# AUFGABEN:
**1)** Gib aus dem Interview mit Esther Duflo den Abschnitt wortgetreu aus, der mit den Worten "Duflo: Wir haben" beginnt und mit "Menschen krankenversichert sind." endet.
**2)** Erkläre anhand des Interviews mit Esther Duflo in ein bis drei Sätzen, warum in vielen Staaten wichtige Aufgaben vernachlässigt wurden.

____ TEXTAUSZUG

Nobelpreisträgerin Esther Duflo: “Geld für Fluggesellschaften, damit hilft man der Wirtschaft nicht”
SPIEGEL: Frau Professor Duflo, viele Staaten haben die erste Welle der Corona-Infektionen überstanden und öffnen sich wieder. Welche Lehren lassen sich aus der Pandemie ziehen?
Duflo: Wir haben in dieser Krise gesehen, wie wichtig der Staat ist. In den vergangenen Jahrzehnten ist das Vertrauen der Menschen in zahlreiche Institutionen langsam erodiert, auch in den Staat. Aber viele Dinge kann der Markt nicht regeln. Dazu gehört auch die Schaffung eines Gesundheitssystems, in dem alle Menschen krankenversichert sind.
SPIEGEL: Die Erfolge der Staaten bei der Bekämpfung der Krise fallen allerdings sehr unterschiedlich aus.
Duflo: Viele Staaten wollten in der Vergangenheit weder Steuern erhöhen noch ihr Haushaltsdefizit ausweiten. Das hat dazu geführt, dass wichtige Aufgaben vernachlässigt wurden. Dazu gehört, ausreichend Kapazitäten in den Krankenhäusern für Notfälle bereitzuhalten. Deutschland hatte genug Beatmungsgeräte und anderes medizinisches Equipment, als die Pandemie ausbrach. Die Todeszahlen sind viel niedriger als etwa in Italien.

________
____ EINGABEDATEN

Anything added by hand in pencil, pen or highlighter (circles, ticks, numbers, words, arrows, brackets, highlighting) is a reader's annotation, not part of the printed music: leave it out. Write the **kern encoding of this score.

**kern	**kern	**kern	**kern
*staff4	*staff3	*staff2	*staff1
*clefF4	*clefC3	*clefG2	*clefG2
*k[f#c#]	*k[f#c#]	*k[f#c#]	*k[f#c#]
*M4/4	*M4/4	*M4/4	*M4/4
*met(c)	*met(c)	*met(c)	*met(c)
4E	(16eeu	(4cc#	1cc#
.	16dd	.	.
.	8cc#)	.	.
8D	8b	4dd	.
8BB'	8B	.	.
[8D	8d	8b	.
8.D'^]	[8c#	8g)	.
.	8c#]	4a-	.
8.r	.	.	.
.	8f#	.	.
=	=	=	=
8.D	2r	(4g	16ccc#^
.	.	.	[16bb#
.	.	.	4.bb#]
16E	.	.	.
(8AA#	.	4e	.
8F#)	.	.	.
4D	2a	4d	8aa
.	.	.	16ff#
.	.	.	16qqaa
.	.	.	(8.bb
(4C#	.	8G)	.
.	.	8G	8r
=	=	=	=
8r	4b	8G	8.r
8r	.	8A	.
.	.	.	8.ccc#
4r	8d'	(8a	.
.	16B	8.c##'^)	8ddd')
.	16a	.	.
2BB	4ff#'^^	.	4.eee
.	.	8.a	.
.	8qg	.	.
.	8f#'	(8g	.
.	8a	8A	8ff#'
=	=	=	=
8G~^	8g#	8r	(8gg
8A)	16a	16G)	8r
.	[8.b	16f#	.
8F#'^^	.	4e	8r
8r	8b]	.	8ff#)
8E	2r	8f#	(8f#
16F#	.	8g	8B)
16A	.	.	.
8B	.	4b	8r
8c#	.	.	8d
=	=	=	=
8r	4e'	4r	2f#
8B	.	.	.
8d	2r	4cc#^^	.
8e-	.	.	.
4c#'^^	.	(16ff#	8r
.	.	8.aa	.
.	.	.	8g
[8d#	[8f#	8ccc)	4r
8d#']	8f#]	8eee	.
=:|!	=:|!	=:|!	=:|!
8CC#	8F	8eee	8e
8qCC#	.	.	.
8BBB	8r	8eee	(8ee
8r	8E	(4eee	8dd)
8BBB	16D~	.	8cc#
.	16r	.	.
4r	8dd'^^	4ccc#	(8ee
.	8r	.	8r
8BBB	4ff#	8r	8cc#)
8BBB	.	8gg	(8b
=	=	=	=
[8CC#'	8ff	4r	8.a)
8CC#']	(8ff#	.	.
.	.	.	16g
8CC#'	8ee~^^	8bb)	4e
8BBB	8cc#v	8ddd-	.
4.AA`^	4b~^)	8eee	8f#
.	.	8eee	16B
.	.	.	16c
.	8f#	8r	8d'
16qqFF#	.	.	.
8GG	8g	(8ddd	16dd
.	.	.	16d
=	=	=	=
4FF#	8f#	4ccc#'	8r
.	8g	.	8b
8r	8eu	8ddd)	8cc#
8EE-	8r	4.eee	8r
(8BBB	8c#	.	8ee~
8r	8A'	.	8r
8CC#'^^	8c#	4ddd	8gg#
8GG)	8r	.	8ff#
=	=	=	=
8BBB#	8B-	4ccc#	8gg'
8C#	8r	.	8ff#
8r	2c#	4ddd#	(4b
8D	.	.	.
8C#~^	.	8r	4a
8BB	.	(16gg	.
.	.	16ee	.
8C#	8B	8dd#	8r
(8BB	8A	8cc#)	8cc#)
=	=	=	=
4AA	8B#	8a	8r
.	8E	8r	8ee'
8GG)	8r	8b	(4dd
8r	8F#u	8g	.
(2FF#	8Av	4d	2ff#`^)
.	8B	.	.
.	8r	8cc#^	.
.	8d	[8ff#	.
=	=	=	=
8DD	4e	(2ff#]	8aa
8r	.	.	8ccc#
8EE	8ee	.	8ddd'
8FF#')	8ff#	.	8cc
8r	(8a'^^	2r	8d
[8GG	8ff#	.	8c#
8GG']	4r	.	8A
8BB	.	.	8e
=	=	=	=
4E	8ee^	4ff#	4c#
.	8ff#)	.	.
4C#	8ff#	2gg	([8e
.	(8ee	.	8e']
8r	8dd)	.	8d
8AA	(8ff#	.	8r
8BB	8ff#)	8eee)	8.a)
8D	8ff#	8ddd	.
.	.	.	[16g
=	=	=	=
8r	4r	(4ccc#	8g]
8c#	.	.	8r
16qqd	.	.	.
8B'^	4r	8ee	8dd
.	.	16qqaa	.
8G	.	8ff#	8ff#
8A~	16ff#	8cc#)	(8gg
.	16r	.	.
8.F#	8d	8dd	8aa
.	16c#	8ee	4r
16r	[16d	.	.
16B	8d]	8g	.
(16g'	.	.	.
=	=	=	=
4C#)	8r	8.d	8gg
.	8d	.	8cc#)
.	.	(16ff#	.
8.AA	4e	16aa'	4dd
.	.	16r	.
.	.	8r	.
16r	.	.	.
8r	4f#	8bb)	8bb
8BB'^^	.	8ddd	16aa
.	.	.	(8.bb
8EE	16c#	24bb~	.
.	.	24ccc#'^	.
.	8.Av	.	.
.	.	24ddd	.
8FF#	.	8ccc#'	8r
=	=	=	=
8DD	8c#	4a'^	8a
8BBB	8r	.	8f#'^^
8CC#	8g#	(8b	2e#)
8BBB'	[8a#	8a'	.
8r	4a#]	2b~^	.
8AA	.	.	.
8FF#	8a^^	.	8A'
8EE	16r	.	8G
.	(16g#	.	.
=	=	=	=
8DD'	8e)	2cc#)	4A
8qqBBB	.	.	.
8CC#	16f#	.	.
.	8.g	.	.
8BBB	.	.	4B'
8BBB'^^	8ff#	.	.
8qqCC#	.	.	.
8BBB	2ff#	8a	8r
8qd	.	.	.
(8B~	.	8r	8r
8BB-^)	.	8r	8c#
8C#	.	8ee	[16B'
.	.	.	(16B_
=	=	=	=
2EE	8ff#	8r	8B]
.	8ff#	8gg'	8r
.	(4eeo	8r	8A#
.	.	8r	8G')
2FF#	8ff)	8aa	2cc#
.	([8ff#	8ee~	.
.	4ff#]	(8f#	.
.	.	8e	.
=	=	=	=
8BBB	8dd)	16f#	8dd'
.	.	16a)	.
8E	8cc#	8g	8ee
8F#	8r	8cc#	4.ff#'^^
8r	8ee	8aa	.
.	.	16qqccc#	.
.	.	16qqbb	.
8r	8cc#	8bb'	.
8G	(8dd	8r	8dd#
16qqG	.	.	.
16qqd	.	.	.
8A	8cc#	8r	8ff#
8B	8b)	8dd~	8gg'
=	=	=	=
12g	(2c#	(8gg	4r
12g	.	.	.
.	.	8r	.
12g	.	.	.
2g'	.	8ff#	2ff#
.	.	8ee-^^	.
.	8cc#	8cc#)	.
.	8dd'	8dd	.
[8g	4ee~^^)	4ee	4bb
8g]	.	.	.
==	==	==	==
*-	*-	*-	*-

________

# LÖSUNGEN:
**1)**
Duflo: Wir haben in dieser Krise gesehen, wie wichtig der Staat ist. In den vergangenen Jahrzehnten ist das Vertrauen der Menschen in zahlreiche Institutionen langsam erodiert, auch in den Staat. Aber viele Dinge kann der Markt nicht regeln. Dazu gehört auch die Schaffung eines Gesundheitssystems, in dem alle Menschen krankenversichert sind.

**2)** Viele Staaten wollten in der Vergangenheit weder Steuern erhöhen noch ihr Haushaltsdefizit ausweiten. Deshalb wurden wichtige Aufgaben vernachlässigt, etwa ausreichend Kapazitäten in den Krankenhäusern für Notfälle bereitzuhalten.